Creation Care/How to Get Environmental News

If you want to keep up with the latest environmental news, there is no lack of newsletters you can follow online. Here are some you can try for free:

  • I like The Guardian newsletter Green Light. It arrives weekly and has a British perspective on the environmental crisis. It begins with stories of good news, progress being made, and then of bad news, set backs. At the end of each issue is a report on the level of CO2 in the atmosphere compared to the previous year and a baseline.
  • Grist is an independent online news outlet founded in 1999 that provides a sometimes irreverent take on the happenings of our time. But it also does in-depth stories on under-covered topics like clean energy, sustainable food, livable cities, environmental justice, and a better economy. Its weekly environmental newsletter is called The Weekly.
  • Treehugger is a blog whose primary goal is to make it easy for consumers to research and purchase environmentally sound products and services, as well as to inspire corporate responsibility. It publishes a daily newsletter covering the top environmental stories around the world.
  • HuffPost publishes a weekly newsletter, This New World. Unlike the others, it is not a consolidator, but features an in depth article each week on environmental topics like ocean plastics, schools turning to solar power and making a sustainable grocery list. You need to register, but after that all of HuffPost is free.

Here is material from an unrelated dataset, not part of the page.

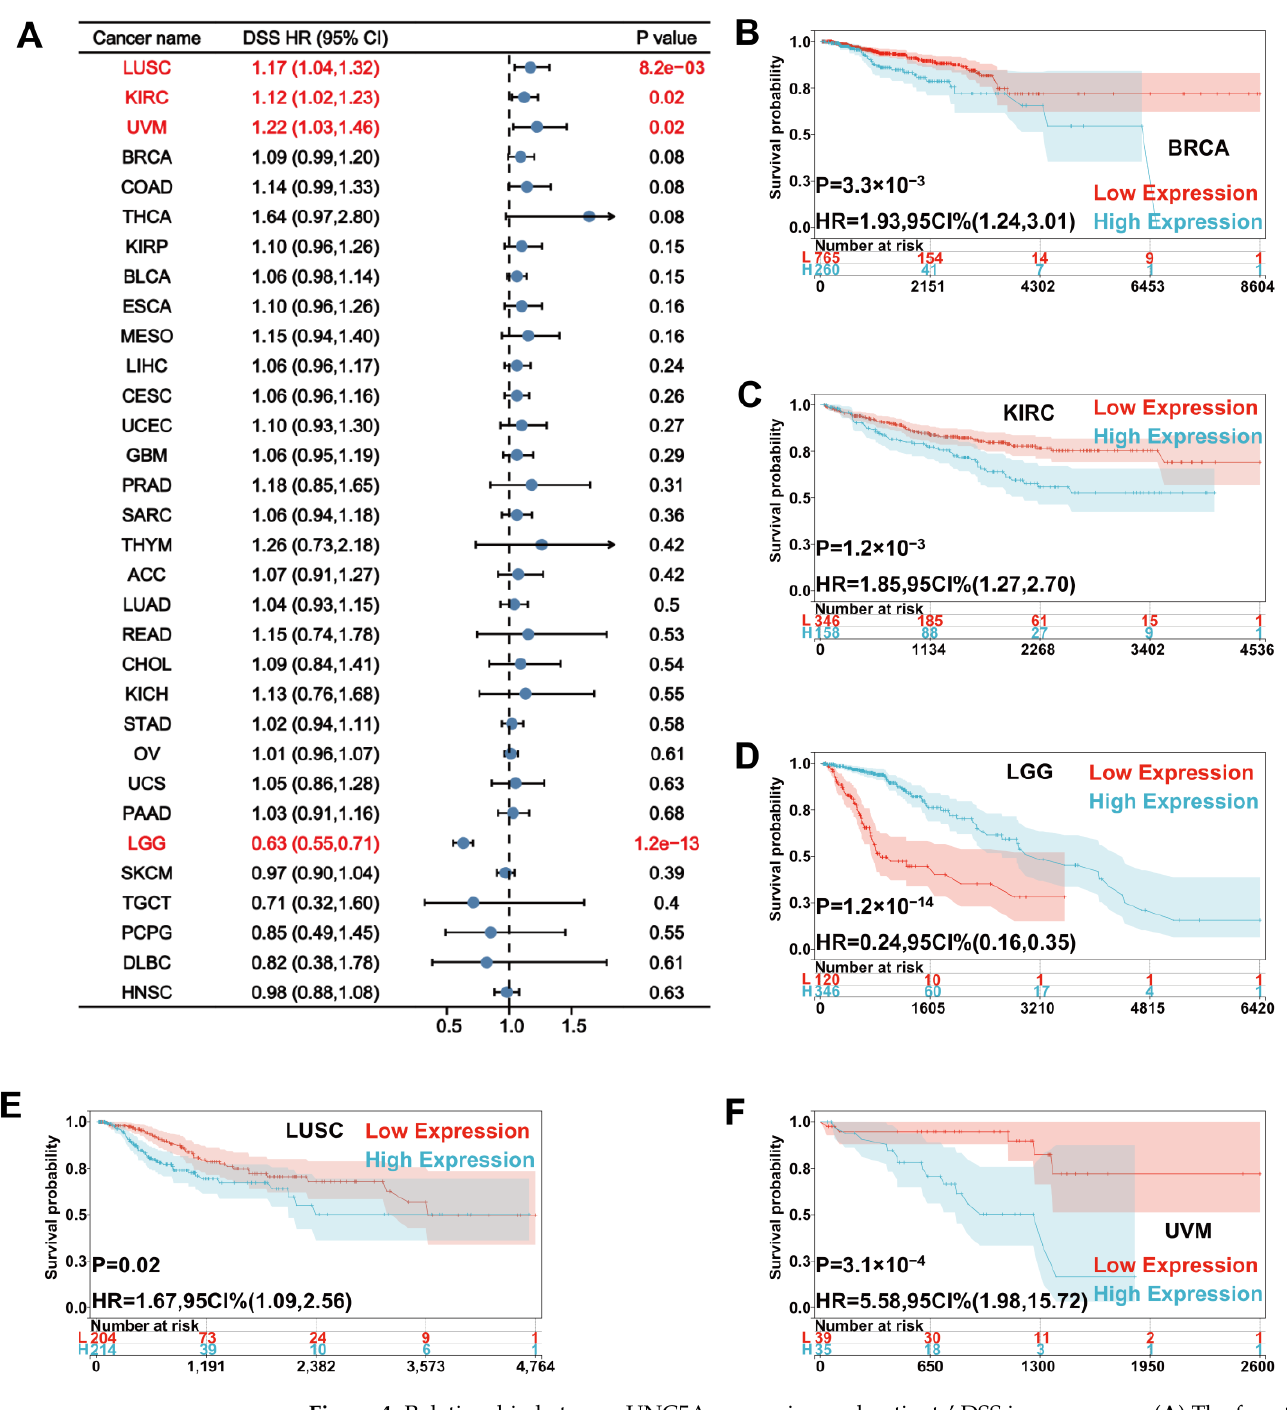
Figure 4. Relationship between UNC5A expression and patients’ DSS in pan-cancer. ( A ) The forest plot shows the relationship between UNC5A expression and DSS in pan-cancer. ( B – F ) Kaplan-Meier analysis shows the association between UNC5A expression and DSS in pan-cancer.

And finally, a couple of good environmental newsletters that are available only to paid subscribers:

  • The New York Times sends a weekly email environmental update called Climate Forward which has the latest stories and insights about climate change — along with answers to questions and tips on how to help.
  • The New Yorker sends a weekly column by senior environmentalist Bill McKibben called The Climate Crisis. McKibben writes about a current climate concern and then interviews other environmental leaders about their efforts.

So, stay informed, and then write letters to your legislators and to your local newspaper about the climate issues that concern you.